Open jtlandis opened 1 year ago
This is a thoughtful feature request but it is at odds with the current, intentional design. There are two classes of problems with this design, which I’ll explain in the following. But first, here’s how globally installed (as opposed to project-local) modules are intended to be used:
Rather than have your module
foo
stored directly in the module search path, nest it inside a folder that represents an organisation, product or user name — exactly like a GitHub project. That is, you could use the path/opt/box/jtlandis/foo
and you would import it viabox::use(jtlandis/foo)
. This is commonly known as “namespaced packages” or “scoped packages”. All global modules are supposed to be scoped.
R packages are not scoped, and this has several problems. Foremost, it leads to name clashes between different sources. In the case of R, CRAN packages always take precedence. This isn’t just a theoretical problem: for years, ‘box’ used to be only hosted on GitHub, and it had to be renamed three times (‘modules’ → ‘mod’ → ‘pod’ → ‘box’) because successive packages on CRAN “stole” its name. There are other, arguably more serious problems (e.g. it facilitates security vulnerabilities via typosquatting of module names).

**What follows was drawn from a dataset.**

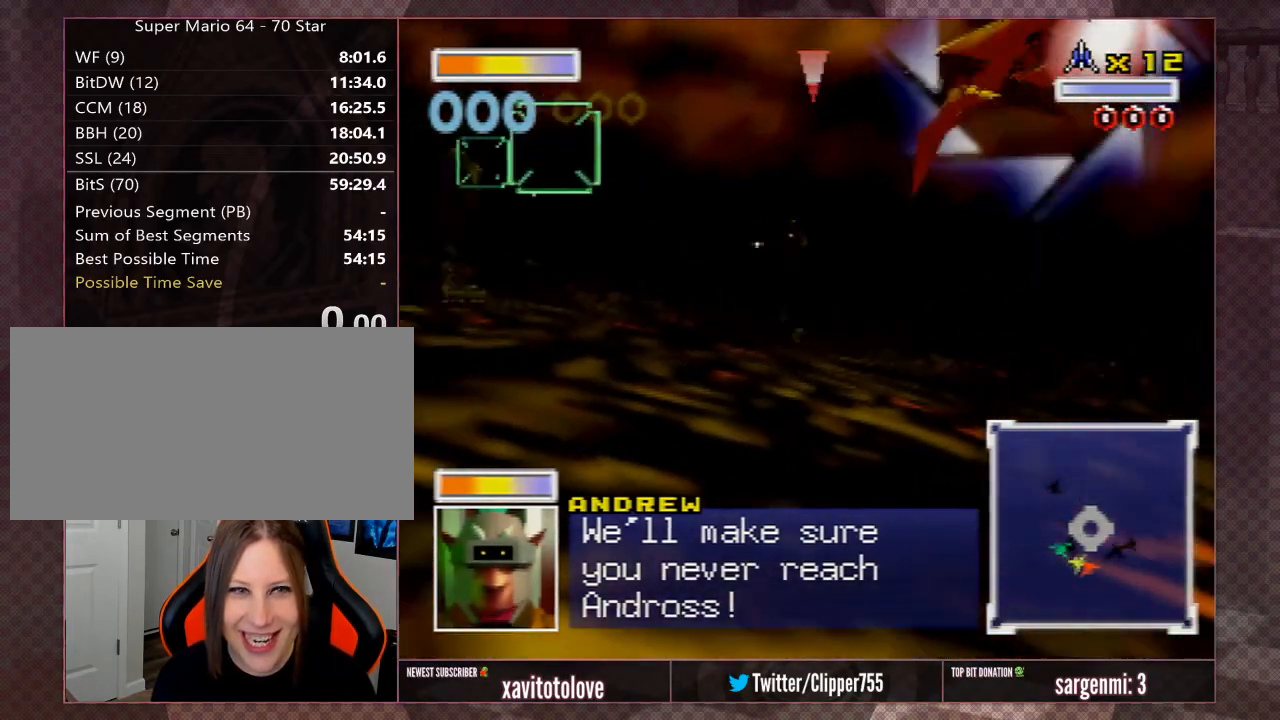
{"buttons": ["A"], "left_stick": "right", "events": [[33, "A", "down"], [100, "A", "up"], [167, "A", "down"], [233, "A", "up"], [233, "left_stick", "center"], [300, "A", "down"], [333, "left_stick", "up-left"], [400, "A", "up"], [433, "A", "down"], [433, "left_stick", "right"]]}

On balance, I feel that the pros of requiring scoped module names outweigh the cons. But I am open to counter-arguments. (For a broader perspective, the issue of scoped vs. flat module names is a extremely widely debated issue across module systems in many different languages — e.g. here — and while the debate is far from settled most people seem to agree that having scope would generally be better than not having them, and that retrofitting them into a flat system is problematic.)
The other issue with your proposal is that it unfortunately introduces an error-prone API. Once again the culprit is name clashes: consider the case where, in the future, you install an R package ‘bar’ on your computer. Installing ‘bar’ automatically installs its dependencies, and one of the dependencies is called … ‘foo’.
And suddenly your code breaks, without any changes to it. Simply because (indirectly) installing the package ‘foo’ has changed what code gets loaded by box::use(foo)
. Even worse, if you are really unlucky the code will seem to continue to work, because both the module and the package might define a function of the same name that is called in your code, but which does something slightly different. The code still runs, but it produces wrong results.
This kind of silent errors is something that ‘box’ aims to avoid at any cost. In other words, if there will ever be the possibility of using flat module names, they won’t be usable simply via box::use(modname)
; there needs to be some syntactic distinction from package names.
Would you be open to expanding the box syntax to indicate a global module vs a package name? the formula operator ~
is currently unused and may be helpful in this regard that we are searching the global search paths (and not a package).
Maybe something like:
box::use(~foo, foo/mod1)
mod1$bar
# 1
foo$bar
# 2
I understand the intention behind wanting some projects namespaced, I just enjoy being able to use the __init__.r
script and it feels odd to me that we cannot use these on scoped projects.
I'll leave the final decision in your hands, but if you like the idea, I can revise the pull request to try and implement this feature.
I just enjoy being able to use the init.r script and it feels odd to me that we cannot use these on scoped projects.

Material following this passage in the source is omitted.